- [MATERIAL FOR THIS TASK]:
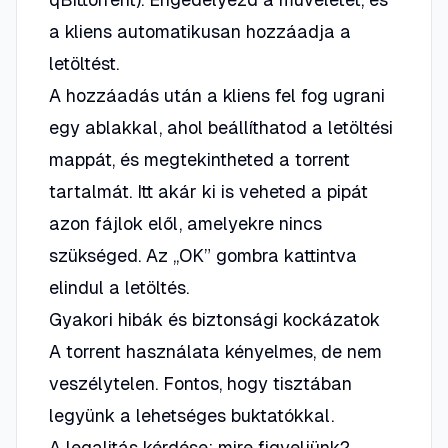
a kliens automatikusan hozzáadja a
letöltést.
A hozzáadás után a kliens fel fog ugrani
egy ablakkal, ahol beállíthatod a letöltési
mappát, és megtekintheted a torrent
tartalmát. Itt akár ki is veheted a pipát
azon fájlok elől, amelyekre nincs
szükséged. Az „OK” gombra kattintva
elindul a letöltés.
Gyakori hibák és biztonsági kockázatok
A torrent használata kényelmes, de nem
veszélytelen. Fontos, hogy tisztában
legyünk a lehetséges buktatókkal.
A legalitás kérdése: mire figyeljünk?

- [DIRECTIONS]: How many lines in the records above contain the string "kliens", with case taken into account? Reply with the number alone.

- [RESPONSE AREA]: 2